Friday, June 10, 2011

Wallace Stevens, the Emperor of Smarty Pants

Poetry Foundation had a podcast dedicated to deciphering just one of Wallace Stevens poems, "The Idea of Order at Key West." People have different ideas about having a poem explained to them but I like it, particularly in Stevens' case because his poetry is lovely (look at some of these fragments: "fragrant portals", "tragic-gestured sea",  "meaningless plungings of water and wind.") but not the most accessible stuff in the world. All of this is fitting for the poet that Harold Bloom called "the best and most representative American poet of our time."

I'm trying to say that if Harold Bloom digs him, I probably won't understand it.

Jennifer Michael Hecht (whose book Doubt is buried somewhere on my to-read list), joined Curtis Fox to explain this poem and it was actually fantastic. First the poem, then some of her observations that I scribbled down.

The Idea of Order at Key West 


by Wallace Stevens

She sang beyond the genius of the sea.
The water never formed to mind or voice,
Like a body wholly body, fluttering
Its empty sleeves; and yet its mimic motion
Made constant cry, caused constantly a cry,
That was not ours although we understood,
Inhuman, of the veritable ocean.

The sea was not a mask.  No more was she.
The song and water were not medleyed sound
Even if what she sang was what she heard.
Since what she sang was uttered word by word.
It may be that in all her phrases stirred
The grinding water and the gasping wind;
But it was she and not the sea we heard.

For she was the maker of the song she sang.
The ever-hooded, tragic-gestured sea
Was merely a place by which she walked to sing.
Whose spirit is this?  we said, because we knew
It was the spirit that we sought and knew
That we should ask this often as she sang.

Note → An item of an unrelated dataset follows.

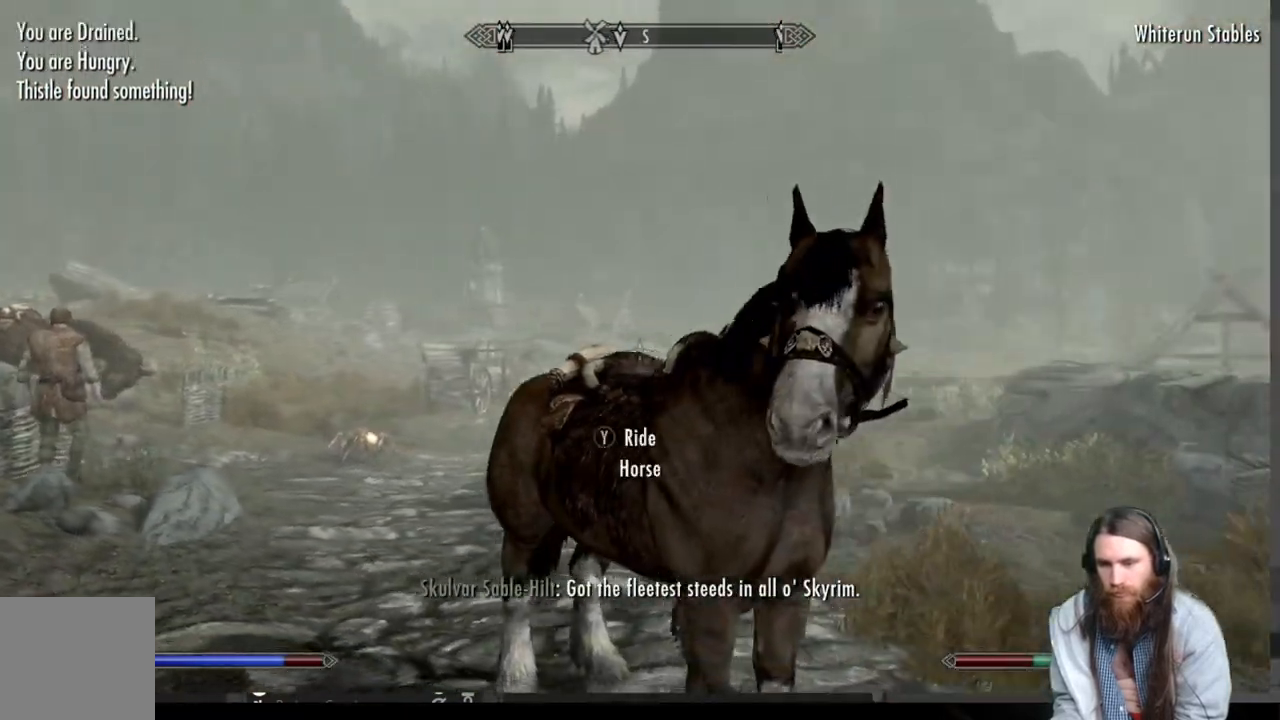
{"buttons": [], "left_stick": "down-right", "right_stick": "center", "events": []}
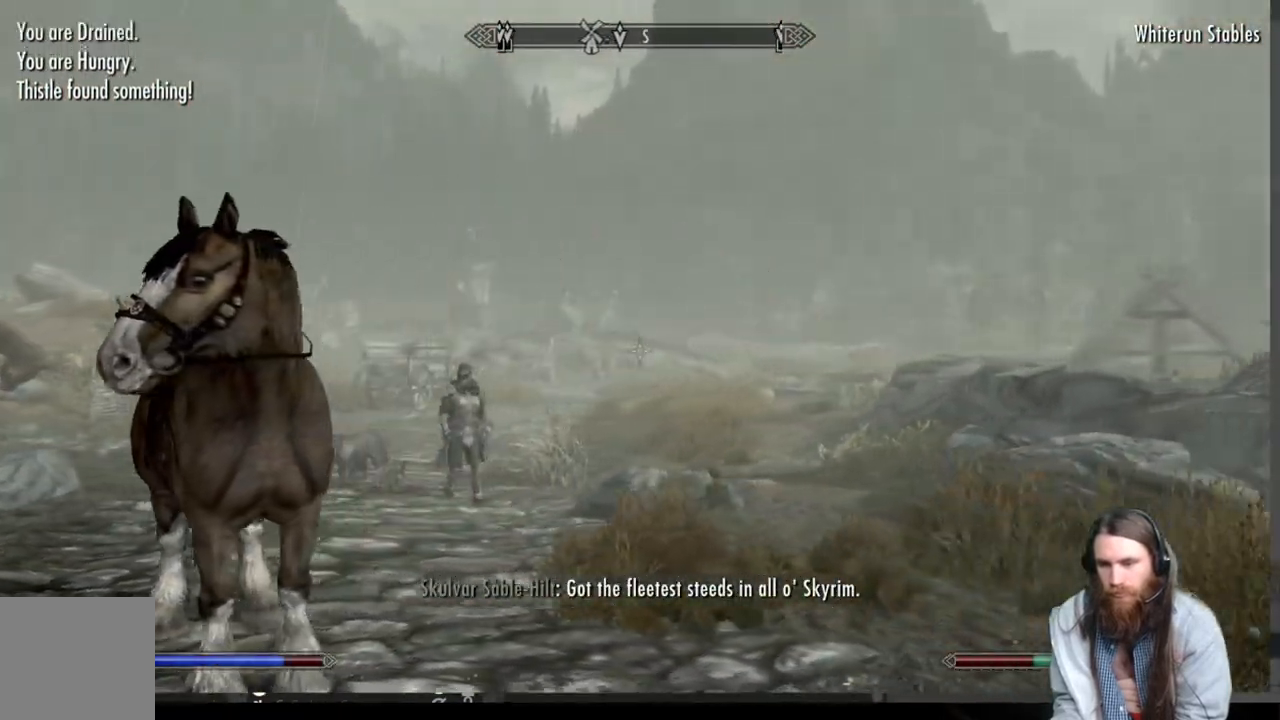
{"buttons": [], "left_stick": "down-right", "right_stick": "center", "events": []}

If it was only the dark voice of the sea
That rose, or even colored by many waves;
If it was only the outer voice of sky
And cloud, of the sunken coral water-walled,
However clear, it would have been deep air,
The heaving speech of air, a summer sound
Repeated in a summer without end
And sound alone.  But it was more than that,
More even than her voice, and ours, among
The meaningless plungings of water and the wind,
Theatrical distances, bronze shadows heaped
On high horizons, mountainous atmospheres
Of sky and sea.
It was her voice that made
The sky acutest at its vanishing.
She measured to the hour its solitude.
She was the single artificer of the world
In which she sang.  And when she sang, the sea,
Whatever self it had, became the self
That was her song, for she was the maker.  Then we,
As we beheld her striding there alone,
Knew that there never was a world for her
Except the one she sang and, singing, made.

Ramon Fernandez, tell me, if you know,
Why, when the singing ended and we turned
Toward the town, tell why the glassy lights,
The lights in the fishing boats at anchor there,
As night descended, tilting in the air,
Mastered the night and portioned out the sea,
Fixing emblazoned zones and fiery poles,
Arranging, deepening, enchanting night.

Oh!  Blessed rage for order, pale Ramon,
The maker's rage to order words of the sea,
Words of the fragrant portals, dimly-starred,
And of ourselves and of our origins,
In ghostlier demarcations, keener sounds.

The universe is real but the mind of art is real too. Between these poles, how is man-so small in the universe-to discern what is real and what isn't? And while the universe is big and vast, it is the mind that creates the moment.

Neither the woman nor the sea are illusions. Neither made the other and yet it is the listener's experience of hearing the woman sing that colors his perception of this moment at the seashore. What is the world? What is real when so many perspectives are shaped by thought, chance and circumstance?  One day the woman and listener will be gone, later on so too the trees and much later the ocean. So did it really happen? (Hecht says she gets this because it's the Kilgore Trout in her. You have to read literature to get literature.)

"For she was the maker of the song she sang. The ever-hooded, tragic-gestured sea was merely a place by which she walked to sing" can be read as an expression of transcendentalist philosophy. The human mind and creative impulse was greater than nature. Her singing forges his experience of the sea.

When you look at the ocean at night, it's black. The lights on the boats give it order. Why do we need as humans need order (and art) and the universe doesn't? We demarcate our lives like the lights do on the ocean.

Bishop Berkeley once declared, in a nutshell, that the world is composed by our imagination. The philsophy is called immaterialism. Samuel Johnson famously kicked a rock and said "Thus I do refute it." This poem plays with those ideas.

Who the heck is Ramon? Apparently, Stevens just wanted a Hispanic name to plug in there. 

This is maybe the best explication of a poem I've ever heard or read. I get it. Well, kind of.